▸ EXCERPTED PASSAGE
Interstate Distributing Company
United States of America, Interstate Commerce Commission, Los Angeles-Seattle Motor Express et al.

The opinion of the court was delivered by: POPE

In this matter the Commission denied the application of Interstate Distributing Company for a permit authorizing the operation as a contract carrier by motor vehicle over irregular routes for the account of West Coast Grocery Company of Tacoma. West Coast is one of the three largest grocery distributors in the Northwest dealing in all kinds of merchandise such as is ordinarily dealt in by wholesale and retail grocery establishments. Heretofore the precise service sought to be performed by the applicant was secured by West Coast through use of leased motor vehicles and trucks between points in California, on the one hand, and Tacoma, Aberdeen and Chehalis, Washington, on the other. West Coast main headquarters was at Tacoma but it had branches at Chehalis and Aberdeen to which deliveries of grocery products were required. In brief, the proposal presented was that Interstate Distributing procure a permit authorizing it to operate as a contract carrier exclusively for West Coast Grocery providing the same transportation which West Coast had previously conducted for itself through the vehicles which it had leased from Interstate Distributing.

The transportation for which permit was sought was by no means a large portion of the transportation requirements of West Coast. West Coast used, and proposed to continue to use, rail, piggyback rail, common carrier truck transportation, and some ocean transportation to procure its needs of grocery products from California and deliver them to its Tacoma, Aberdeen and Chehalis warehouses. The testimony showed that between 15% and 20% of such transportation needs was through common carrier trucks; some 40% was by rail and piggyback rail, while the private equipment mentioned was used normally to transfer approximately eight truckloads a week out of California to the warehouses mentioned.

 The applicant for the permit, and the shipper in aid of the applicant, made an attempt to show that the shipper had a specialized or particular need for the service which Interstate Distributing Company proposed to supply under its permit, a need which had prompted the establishment of the private carriage above described, and which was supposed to be supplanted through the procuring of the permit sought here.

 The Commission found against those claims saying that the applicant's "proposal does not appear to involve anything which might be termed 'specialized' or 'personalized' service tailored to a shipper's distinct needs."

▸ RAW DATA

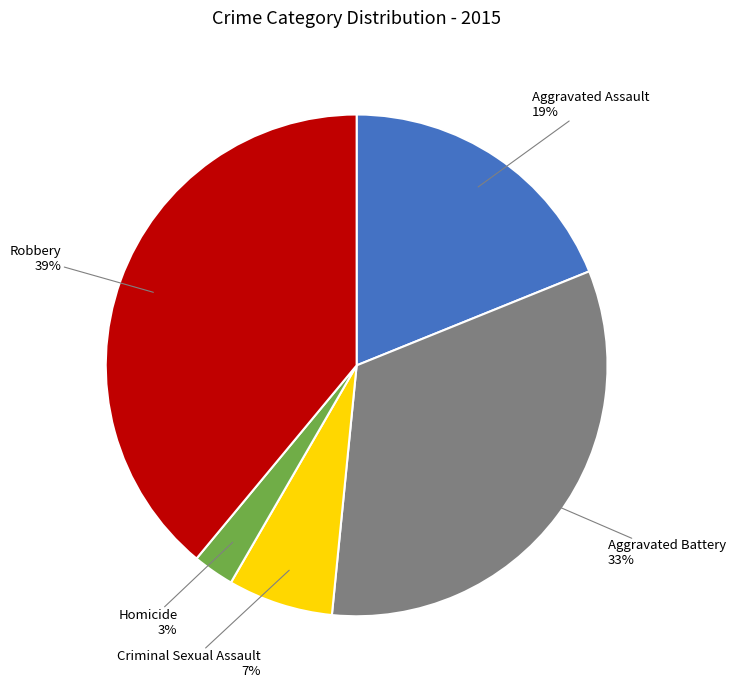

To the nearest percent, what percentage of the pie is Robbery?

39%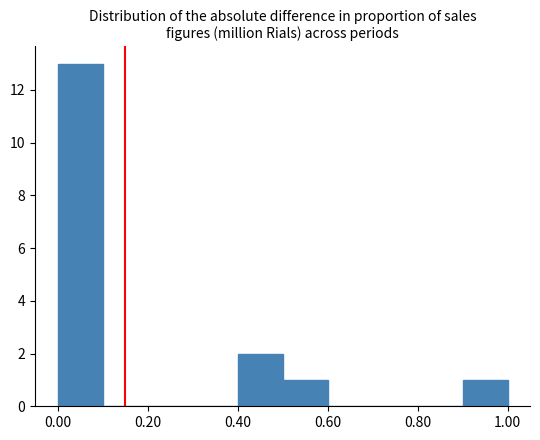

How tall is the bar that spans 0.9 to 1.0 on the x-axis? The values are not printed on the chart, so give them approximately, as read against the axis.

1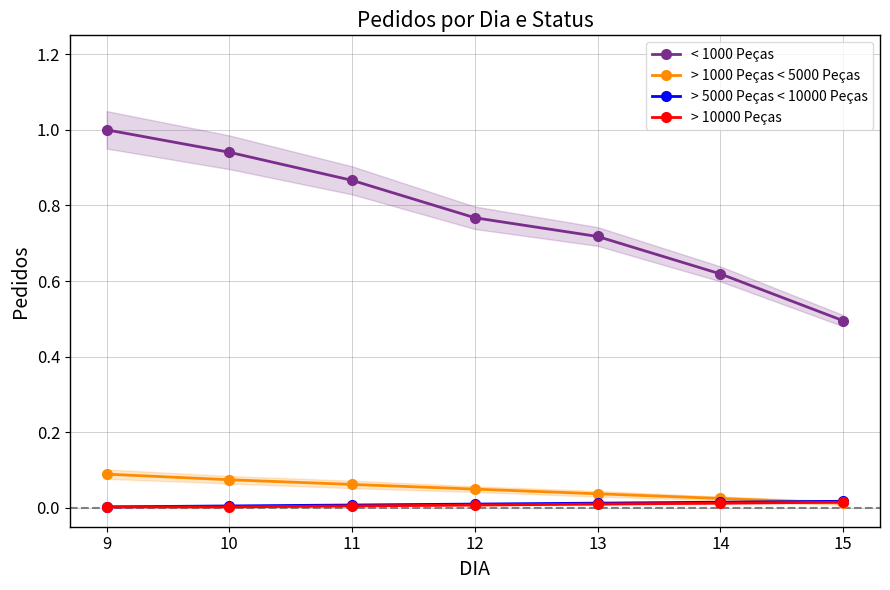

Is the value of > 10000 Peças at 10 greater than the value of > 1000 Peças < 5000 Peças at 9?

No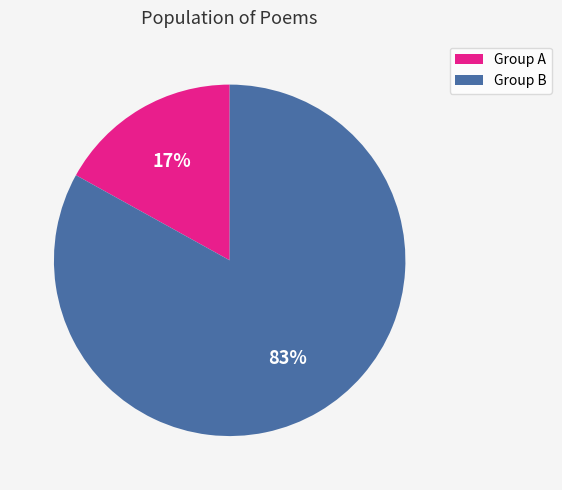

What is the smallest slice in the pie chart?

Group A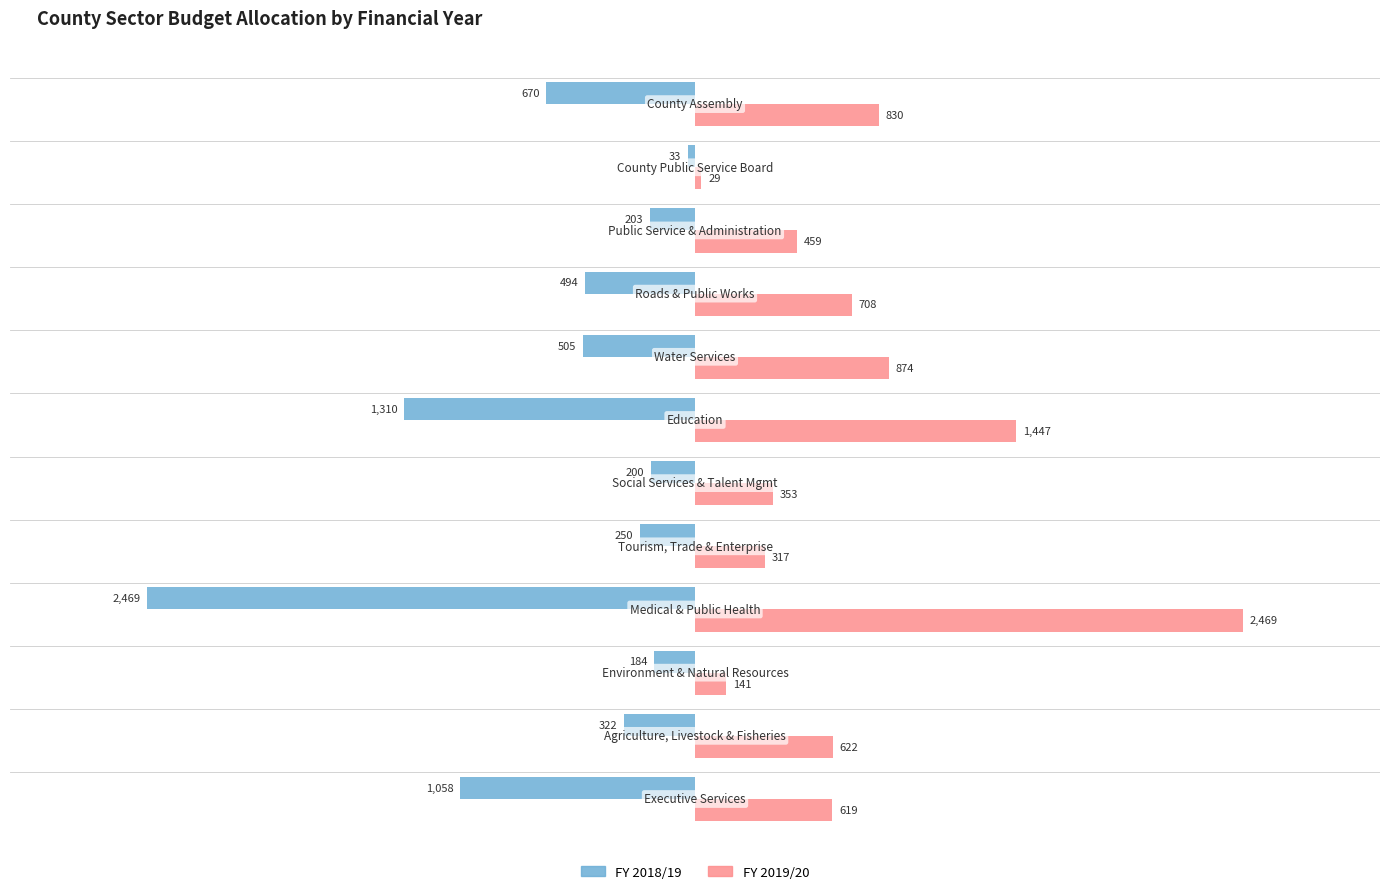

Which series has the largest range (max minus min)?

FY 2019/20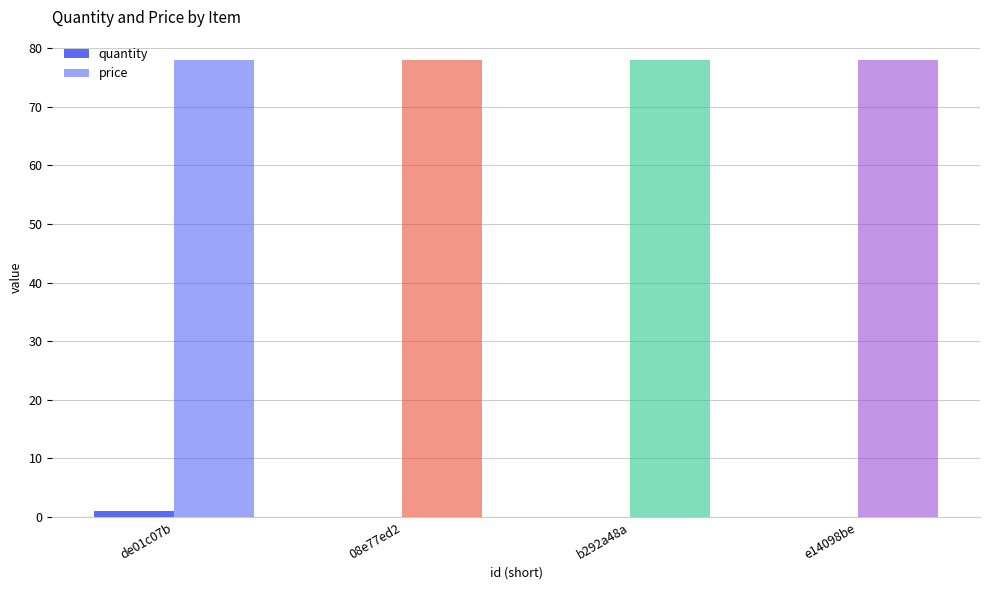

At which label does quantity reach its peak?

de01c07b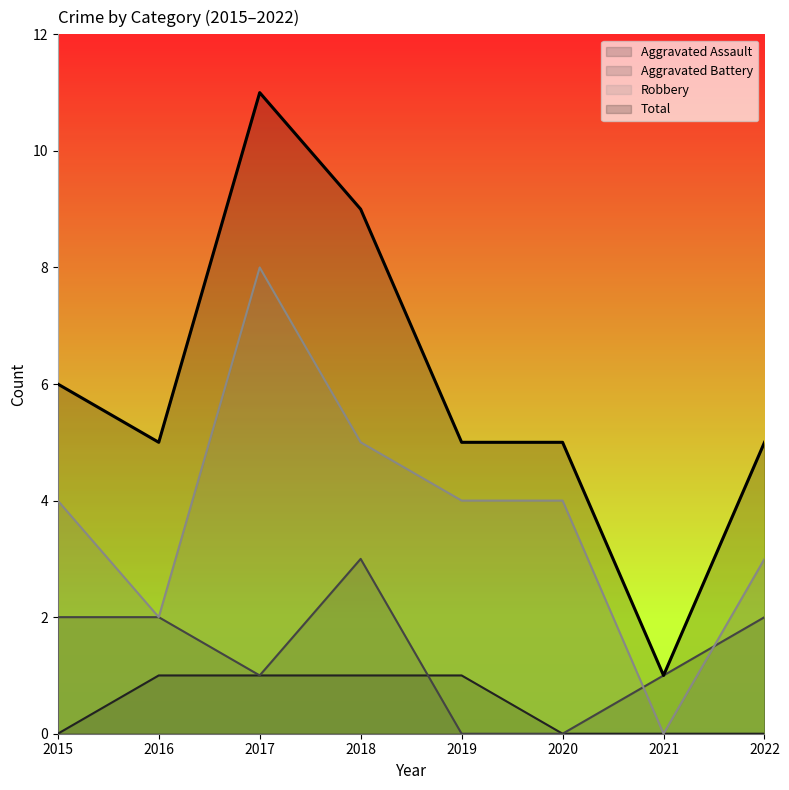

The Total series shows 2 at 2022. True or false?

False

---

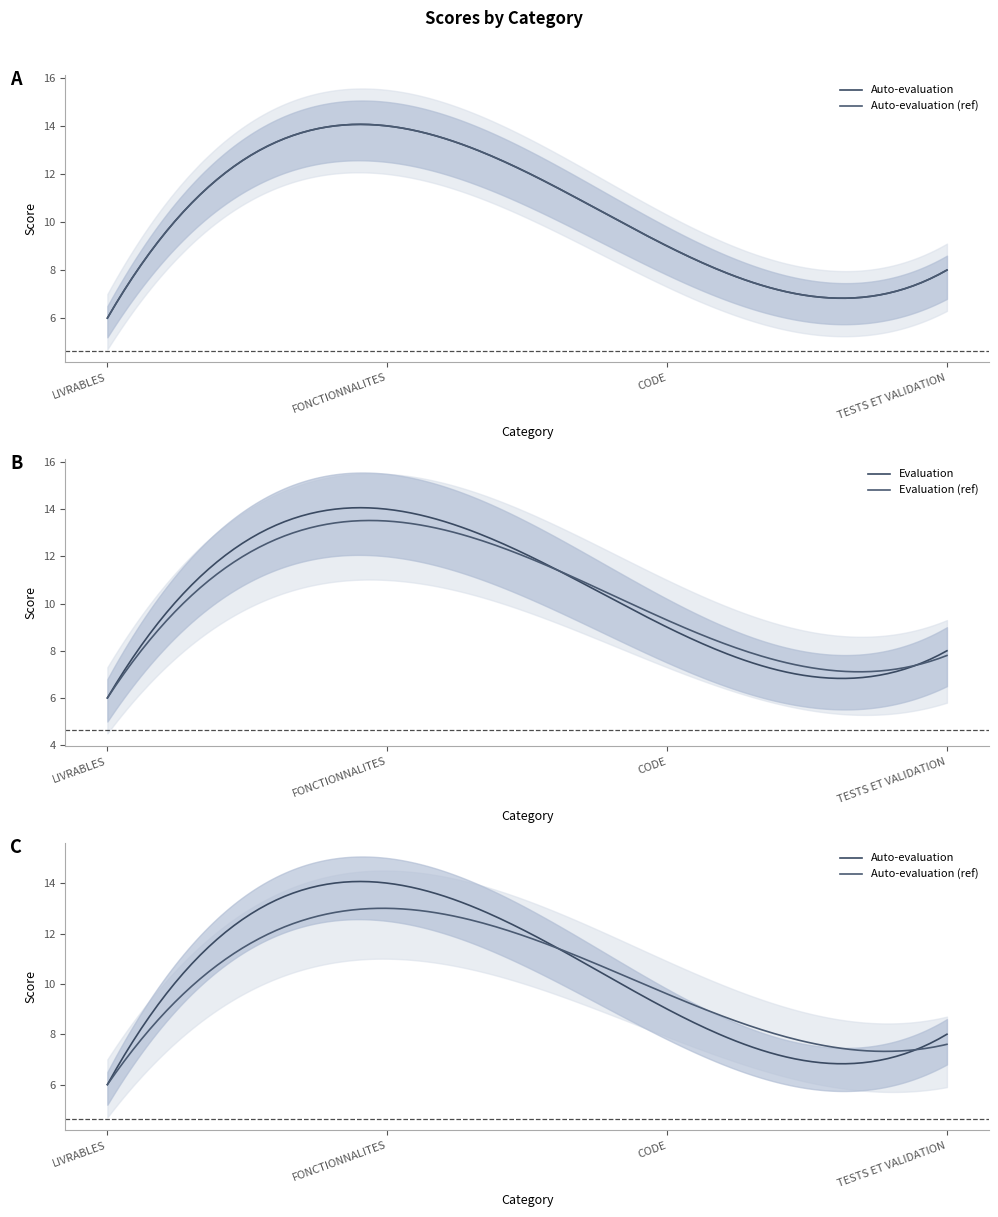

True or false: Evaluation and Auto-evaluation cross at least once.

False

--

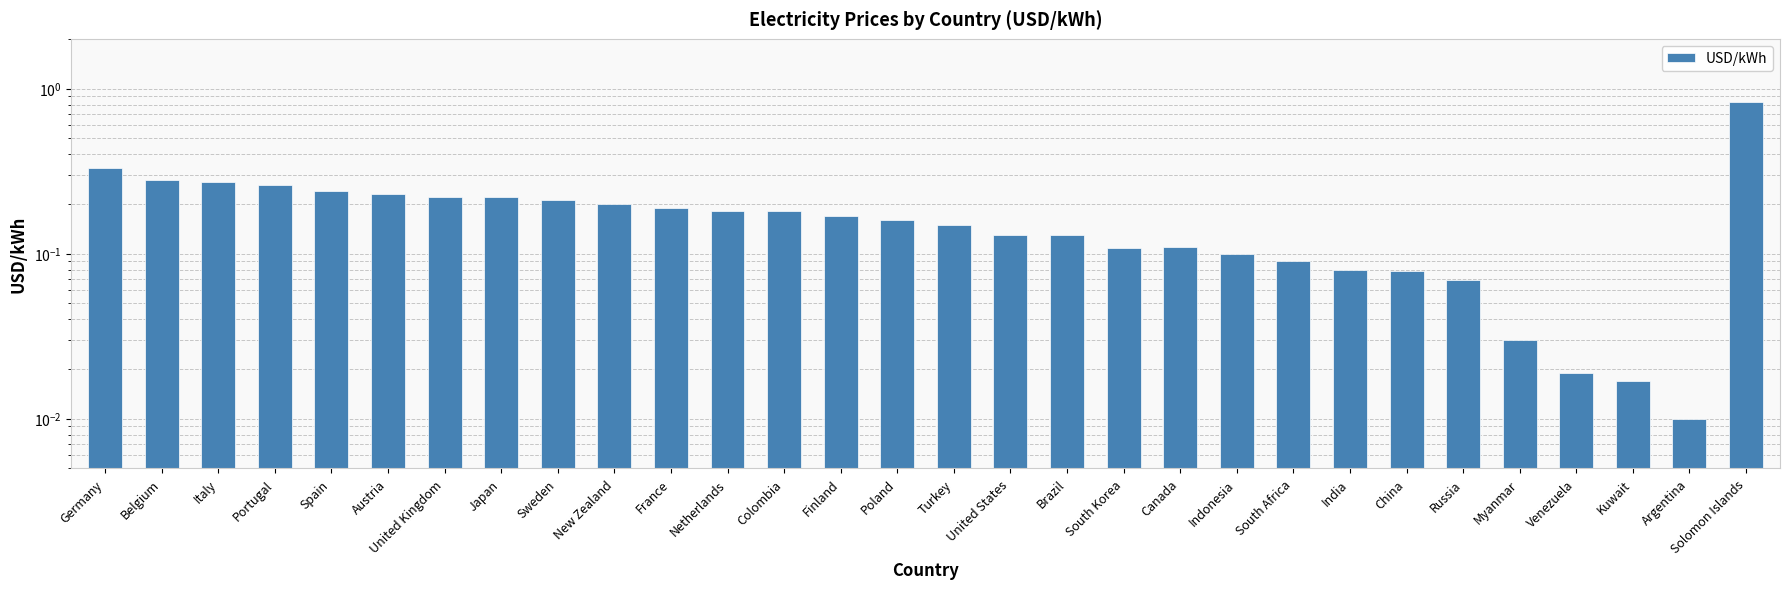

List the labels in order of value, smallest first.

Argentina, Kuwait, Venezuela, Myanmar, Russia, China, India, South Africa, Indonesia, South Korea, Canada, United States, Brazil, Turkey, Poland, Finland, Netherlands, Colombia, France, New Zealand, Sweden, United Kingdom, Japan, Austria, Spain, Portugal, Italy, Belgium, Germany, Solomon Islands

▸ WORK REQUEST A
In the court opinion on Interstate Distributing Company's permit application, what share of West Coast's transportation needs moved by rail and piggyback rail?
▸ WORK REQUEST B
Pick up the court opinion on Interstate Distributing Company's permit application after its last sentence and write the next part.

▸ YOUR RESPONSE A
Some 40%.

▸ YOUR RESPONSE B
 An examination of the record discloses that that finding is unsupported by substantial evidence. There is clear and uncontradicted evidence that although the bulk of West Coast's requirements of California products may be supplied by rail or other common carrier, yet it had the unique and special requirement for the sort of service which it had usually been obtaining through the use of its leased equipment. The manner in which this sort of service was required was detailed at length by West Coast. One respect in which this need existed related to West Coast's practice of shopping around among purchasers for preferred items. "We shop from cannery to cannery to get the best merchandise we can so consequently we send the truck in to make the pickup of specific items at a desirable cannery. Having split pickups allows us to buy the items we want when we want them rather than having to compromise and consolidate in a single cannery pickup." This would not be possible if shipment were made by rail. It would appear that having independent control of trucks which might roll from place to place always with the same driver and taking in places not on the standard routes of the common carriers, West Coast could make this selective buy which it could not do if ordered from a single producer with directions to ship by common carrier.

 Another specialized need arose from a service which West Coast undertook to perform for groups of independent advertising chains of grocers. This turned upon the advertising practices of these retailers who advertised specialties from week to week. *fn1" The Commission makes no finding whatever concerning this aspect of the shipper's specialized needs and its finding last referred to is therefore unsupported by substantial evidence.

 Also wholly unsupported is the further finding that protestants have shown that they can provide "the same service proposed by applicant on grocery shipments from the California points of origin to the points of destination in Washington." The applicant showed that the same drivers previously used by West Coast would be employed by them and the desirability of utilizing such drivers to meet the type of emergency mentioned in the last footnote is plain. The necessity of West Coast having absolute control of when and where the truck calls at the supplier's place of business is plain. The evidence shows without contradiction that West Coast requires pickups from towns off the main highways and off the routes of common carriers. *fn2"

 Witnesses for the protestant common carriers testified that they did not even know where some of these towns were. Thus P.I.E. stipulated that it had no general commodity authority in six of these listed towns and no direct general commodity authority to and from Aberdeen. The witness for West Coast was asked to name a typical example of a schedule that involved different points of pickup and the answer was as follows: "A. On the 20th we picked up a lot of 27,775 pounds from Hunts at Tracy and added to that 18,600 pounds from Albers at Sebastopol - that was a noon pickup and it was unloaded on the 24th which was Friday of that same week. That would be typical." Interestingly enough, some of the protesting carriers had no notion where Sebastopol was located much less were certified to serve it and the witness for Consolidated Freightways said his concern could not serve it. *fn3"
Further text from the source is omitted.